Mean-field theory of the Santa Fe model revisited: a systematic derivation from an exact BBGKY hierarchy for the zero-intelligence limit-order book model

The Santa Fe model is an established econophysics model for describing stochastic dynamics of the limit order book from the viewpoint of the zero-intelligence approach. While its foundation was studied by combining a dimensional analysis and a mean-field theory by E. Smith et al. in Quantitative Finance 2003, their arguments are rather heuristic and lack solid mathematical foundation; indeed, their mean-field equations were derived with heuristic arguments and their solutions were not explicitly obtained.

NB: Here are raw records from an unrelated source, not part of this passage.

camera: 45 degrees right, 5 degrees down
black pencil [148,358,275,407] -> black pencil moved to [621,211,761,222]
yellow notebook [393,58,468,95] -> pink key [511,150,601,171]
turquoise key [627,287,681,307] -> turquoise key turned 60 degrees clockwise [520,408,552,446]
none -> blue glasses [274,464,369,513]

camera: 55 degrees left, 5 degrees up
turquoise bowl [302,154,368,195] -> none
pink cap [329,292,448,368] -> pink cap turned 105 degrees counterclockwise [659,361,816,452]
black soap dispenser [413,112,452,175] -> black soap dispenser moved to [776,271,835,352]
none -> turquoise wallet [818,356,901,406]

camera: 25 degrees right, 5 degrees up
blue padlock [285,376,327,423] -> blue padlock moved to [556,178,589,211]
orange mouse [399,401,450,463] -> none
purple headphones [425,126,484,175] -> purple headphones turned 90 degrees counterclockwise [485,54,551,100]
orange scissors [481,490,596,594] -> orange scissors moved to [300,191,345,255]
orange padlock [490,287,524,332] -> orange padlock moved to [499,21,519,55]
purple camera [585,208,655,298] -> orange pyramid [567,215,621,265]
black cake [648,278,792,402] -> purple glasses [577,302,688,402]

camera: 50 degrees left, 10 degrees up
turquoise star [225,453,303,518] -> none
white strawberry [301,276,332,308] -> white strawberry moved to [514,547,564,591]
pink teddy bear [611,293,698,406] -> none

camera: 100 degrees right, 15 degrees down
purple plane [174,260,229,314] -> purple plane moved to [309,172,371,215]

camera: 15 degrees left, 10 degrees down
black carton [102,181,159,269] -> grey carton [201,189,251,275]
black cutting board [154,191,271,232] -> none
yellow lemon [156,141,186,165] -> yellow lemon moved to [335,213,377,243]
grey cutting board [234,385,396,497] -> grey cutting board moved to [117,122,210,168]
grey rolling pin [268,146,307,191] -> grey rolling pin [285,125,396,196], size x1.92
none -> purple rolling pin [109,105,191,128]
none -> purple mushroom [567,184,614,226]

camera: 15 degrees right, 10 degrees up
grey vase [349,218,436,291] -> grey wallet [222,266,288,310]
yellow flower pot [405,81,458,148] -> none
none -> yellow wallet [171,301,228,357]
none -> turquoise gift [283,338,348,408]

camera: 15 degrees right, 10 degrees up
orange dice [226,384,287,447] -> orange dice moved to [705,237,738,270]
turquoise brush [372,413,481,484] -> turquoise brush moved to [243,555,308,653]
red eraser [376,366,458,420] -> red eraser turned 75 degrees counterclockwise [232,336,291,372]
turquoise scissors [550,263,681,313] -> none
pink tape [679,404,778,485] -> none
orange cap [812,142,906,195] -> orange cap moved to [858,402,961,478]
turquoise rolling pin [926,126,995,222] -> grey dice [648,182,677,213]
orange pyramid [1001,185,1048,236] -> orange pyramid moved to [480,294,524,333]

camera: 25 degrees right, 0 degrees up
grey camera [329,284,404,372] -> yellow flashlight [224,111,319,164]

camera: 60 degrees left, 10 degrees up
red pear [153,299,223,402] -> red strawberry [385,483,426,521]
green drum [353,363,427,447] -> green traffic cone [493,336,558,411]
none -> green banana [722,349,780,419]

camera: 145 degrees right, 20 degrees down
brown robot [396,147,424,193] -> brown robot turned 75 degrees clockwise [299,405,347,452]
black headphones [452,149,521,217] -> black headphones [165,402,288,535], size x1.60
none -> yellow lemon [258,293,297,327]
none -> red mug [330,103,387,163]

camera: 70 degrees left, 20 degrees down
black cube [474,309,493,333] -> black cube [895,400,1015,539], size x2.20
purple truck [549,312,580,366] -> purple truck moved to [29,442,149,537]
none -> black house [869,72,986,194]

In this work, we revisit the mean-field theory of the Santa Fe model from the viewpoint of kinetic theory -- a traditional mathematical program in statistical physics. We study the exact master equation for the Santa Fe model and systematically derive the Bogoliubov-Born-Green-Kirkwood-Yvon (BBGKY) hierarchical equation. By applying the mean-field approximation, we derive the mean-field equation for the order-book density profile, parallel to the Boltzmann equation in conventional statistical physics. Furthermore, we obtain explicit and closed expression of the mean-field solutions. Our solutions have several implications: (1)Our scaling formulas are available for both $\mu\to 0$ and $\mu\to \infty$ asymptotics, where $\mu$ is the market-order submission intensity. Particularly, the mean-field theory works very well for small $\mu$, while its validity is partially limited for large $\mu$. (2)The ``method of image'' solution, heuristically derived by Bouchaud-M\'ezard-Potters in Quantitative Finance 2002, is obtained for large $\mu$, serving as a mathematical foundation for their heuristic arguments. (3)Finally, we point out an error in E. Smith et al. 2003 in the scaling law for the diffusion constant due to a misspecification in their dimensional analysis.